Quanto a Sylvester Stallone è stato persino più rapido ad impossessarsi del nuovo format lo trovate su Paramamount+ con Tulsa King. Concepita da Taylor Sheridan (la tetralogia sul West partita con Sicario e una serie come Yellowstone), e da Terence Winter, la serie calza come un guanto a Sylvester Stallone che ha dimostrato, una volta di più, quanto sappia resistere a dispetto del tempo, dei cambiamenti profondi intervenuti nei media e nel pubblico. E giocando proprio con la sua immagine da T-rex fuori dal tempo. Tulsa King lo vede nei panni di Dwight il Generale Manfredi, ex affiliato di una potente famiglia mafiosa newyorkese. Uscito dal carcere dopo 25 anni per omicidio, invece del rispetto che creda gli spetti, per il silenzio e la fedeltà dimostrate, trova imbarazzo, freddezza e una ricompensa umiliante: venire spedito come un vecchio arnese inutile nella città di Tulsa (in Oklahoma) per allargare il territorio della Famiglia. Manfredi, dopo la detenzione, e buttato nel nuovo secolo, è privo di qualsiasi coordinata. Imbranato con la tecnologia, annichilito da stili di vita e nuovi valori che ai suoi occhi di vecchio gangster italo-americano non stanno né in cielo né in terra. Tuttavia non ci mette molto grazie alla sua grinta da vecchia scuola a creare un suo piccolo impero personale.

Insomma è quasi una metafora di quello che Stallone ha fatto nel mondo delle serie.

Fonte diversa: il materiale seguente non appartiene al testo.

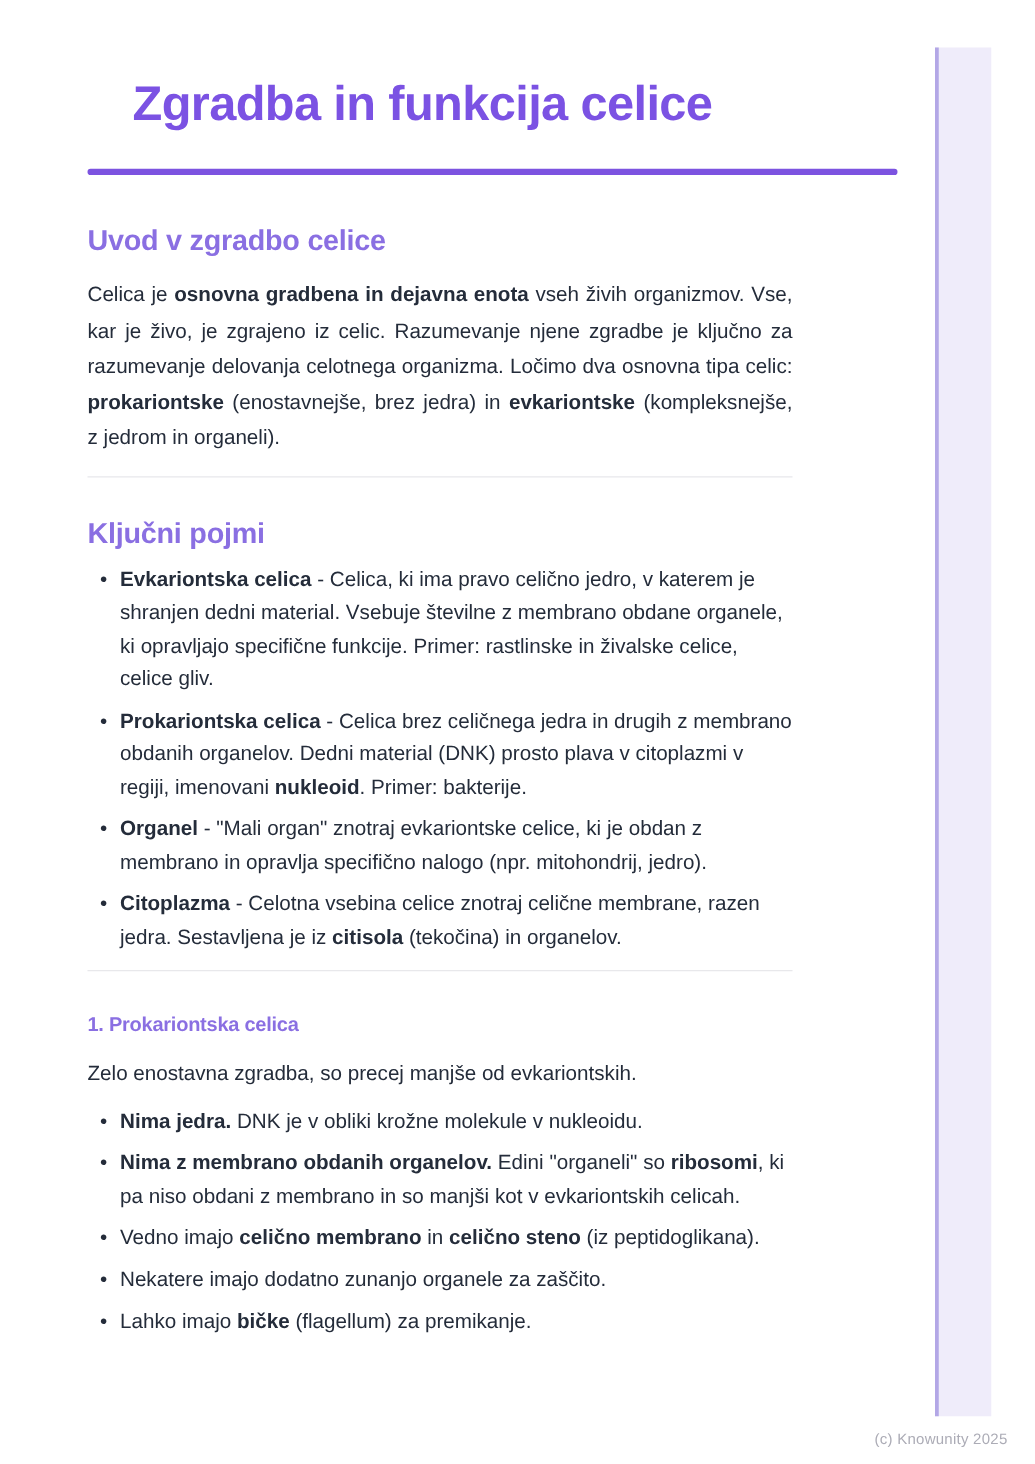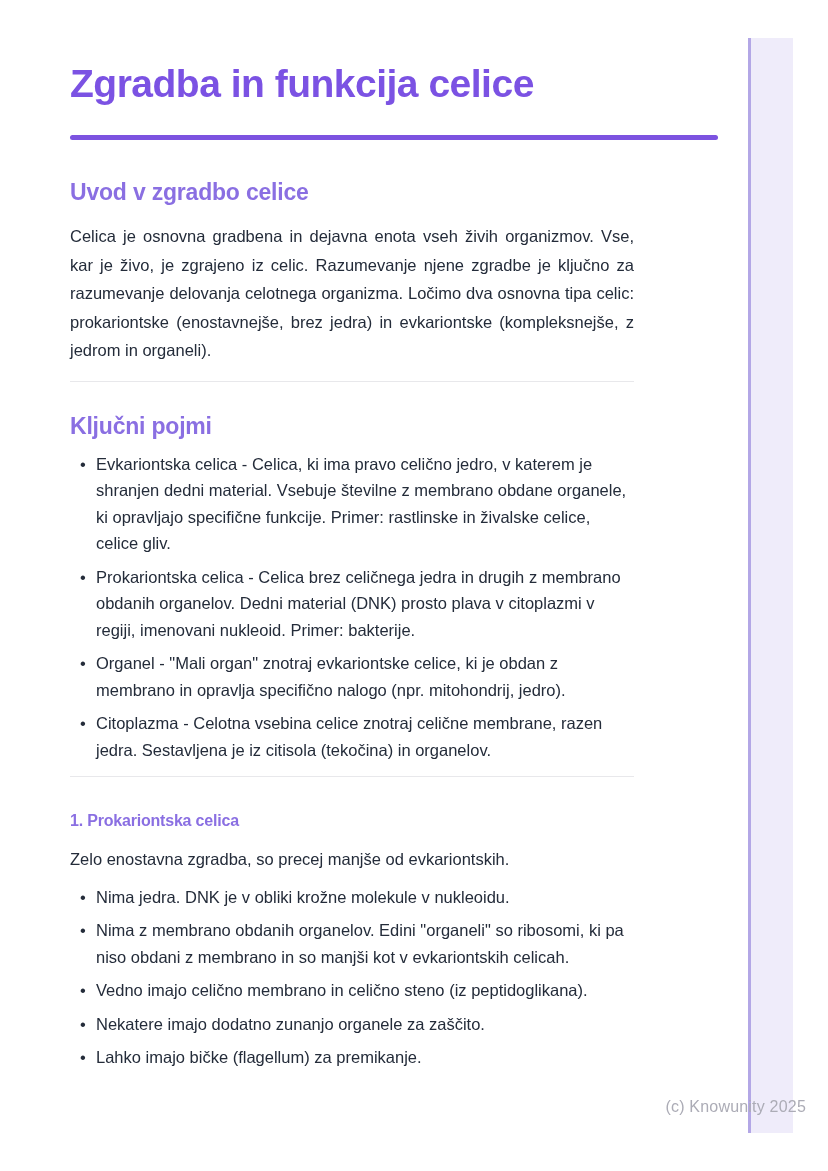--- a/index.html
+++ b/index.html
@@ -28,20 +28,21 @@
     font-size: 16.5px;
   }
 
   h1.doc-title {
     margin-top: 60px;
     font-size: 39px;
     line-height: 48px;
     font-weight: bold;
     letter-spacing: -0.5px;
     color: var(--title);
+    margin-left: 36px;
   }
   .title-rule {
     border: none;
     width: 648px; height: 5px;
     border-radius: 3px;
     background: var(--rule);
     margin-top: 27px;
   }
 
   h2.section-heading {
@@ -89,27 +90,27 @@
     position: relative;
     line-height: 26.5px;
     margin-bottom: 7px;
   }
   ul.bullet-list li::before {
     content: "\2022";
     position: absolute;
     left: -16px; top: 0;
     color: var(--body);
   }
-  b { font-weight: normal; }
+  b { font-weight: bold; }
 
   .watermark {
     position: absolute;
-    top: 1098px;
+    top: 1144px;
     right: 22px;
-    font-size: 16px;
+    font-size: 12px;
     letter-spacing: 0.2px;
     color: var(--watermark);
     z-index: 2;
   }
 </style>
 </head>
 <body>
 
 <div class="page">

Se si conta che proprio grazie a Taylor Sheridan, che citavamo prima, Kevin Costner, che infondo è solo un ragazzino di 68 anni, è tornato ad essere famoso ed apprezzato, grazie a Yellowstone quasi quanto al tempo dei suoi migliori colossal degli anni Novanta risulta chiaro che il connubio vecchia stella e serie televisiva funziona e caratterizzerà le produzioni per un bel po'.